Passage provided
• • • • •

1. The Purely Evil Villain. If you've ever read The Lord of the Rings then you know the conflict is between the forces of Good and the forces of Evil. The Evil forces are represented by Sauron, who may very well be the perfect example of an all evil villain. Evil villains are motivated by their need to cause chaos and destruction to the forces of Good, which is normally the hero(s). They very rarely have any other motivations for their actions besides the fact that they are, essentially, evil. 'Demons', such as in horror novels, are other examples of purely Evil villains. In the movie The Poltergeist, Reverand Kane is another example. Purely Evil villains normally work best in a story setting where there is a definate Good force. Purely Evil Villains are a good way to get your readers completely allied with the hero.

     *The Power-Hungry Villain. I included this part-way in the Purely Evil Villain description because it in itself isn't a completely valid reason. Power-Hungry Villains, as their name implies, are driven by their need to overpower and control others. Sometimes this includes a detailed backstory on why they feel the overwhelming need to control others, but for the most part (again, with Sauron,) they wish to become powerful to spread more chaos and destruction, thus being ruled as completely 'Evil'. Another example of a Power-Hungry Villain is Ellsworth M. Toohey from Ayn Rand's 'The Fountainhead'.

• • • • •

Source data
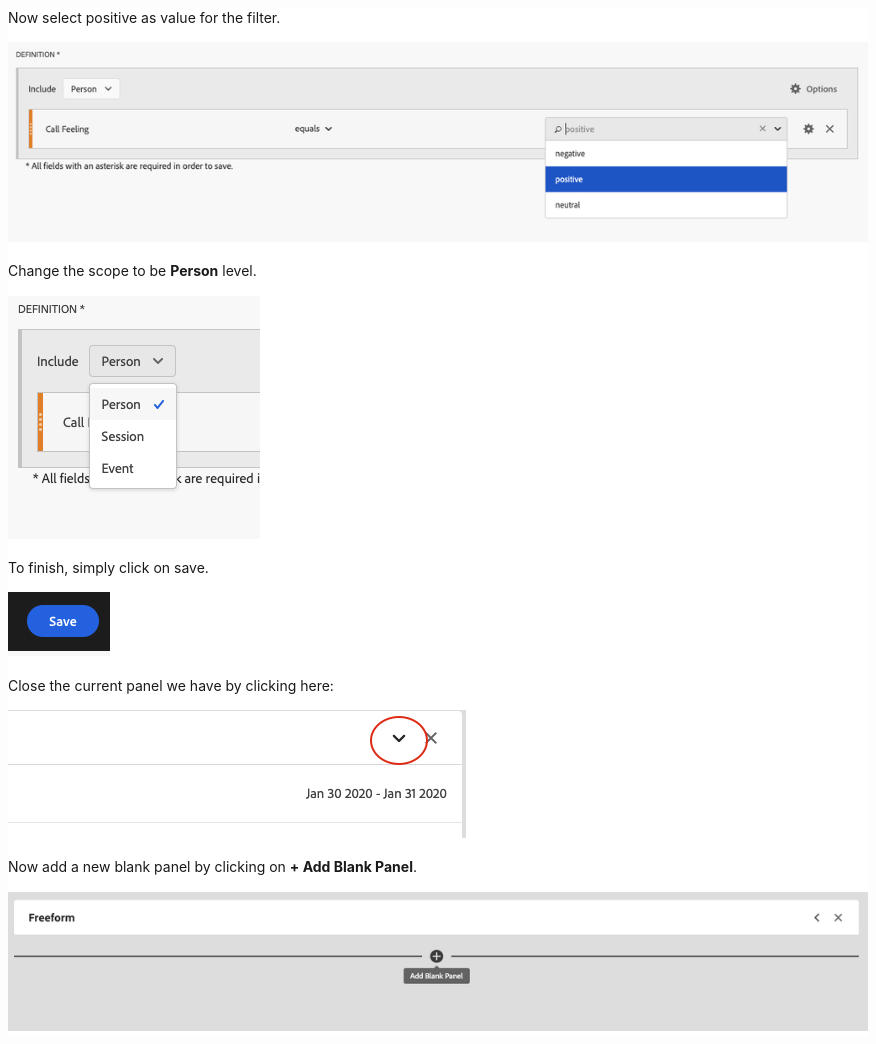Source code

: Now select positive as value for the filter.

![demo](./images/module135/49.png)

Change the scope to be **Person** level.

![demo](./images/module135/50.png)

To finish, simply click on save.

![demo](./images/module135/51.png)

Close the current panel we have by clicking here:

![demo](./images/module135/0.png)

Now add a new blank panel by clicking on **+ Add Blank Panel**.

![demo](./images/module135/24.png)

• • • • •

Instructions
[1] Please swap "Sauron" for "Voldemort" in the passage on villain types, starting at "1. The Purely" and ending at "with the hero.", and write out that stretch.
[2] Repeat the rows verbatim, starting at the line containing "for the filter." and ending at the last line of the rows.

Outputs in order
[1]
1. The Purely Evil Villain. If you've ever read The Lord of the Rings then you know the conflict is between the forces of Good and the forces of Evil. The Evil forces are represented by Voldemort, who may very well be the perfect example of an all evil villain. Evil villains are motivated by their need to cause chaos and destruction to the forces of Good, which is normally the hero(s). They very rarely have any other motivations for their actions besides the fact that they are, essentially, evil. 'Demons', such as in horror novels, are other examples of purely Evil villains. In the movie The Poltergeist, Reverand Kane is another example. Purely Evil villains normally work best in a story setting where there is a definate Good force. Purely Evil Villains are a good way to get your readers completely allied with the hero.

[2]
: Now select positive as value for the filter.

![demo](./images/module135/49.png)

Change the scope to be **Person** level.

![demo](./images/module135/50.png)

To finish, simply click on save.

![demo](./images/module135/51.png)

Close the current panel we have by clicking here:

![demo](./images/module135/0.png)

Now add a new blank panel by clicking on **+ Add Blank Panel**.

![demo](./images/module135/24.png)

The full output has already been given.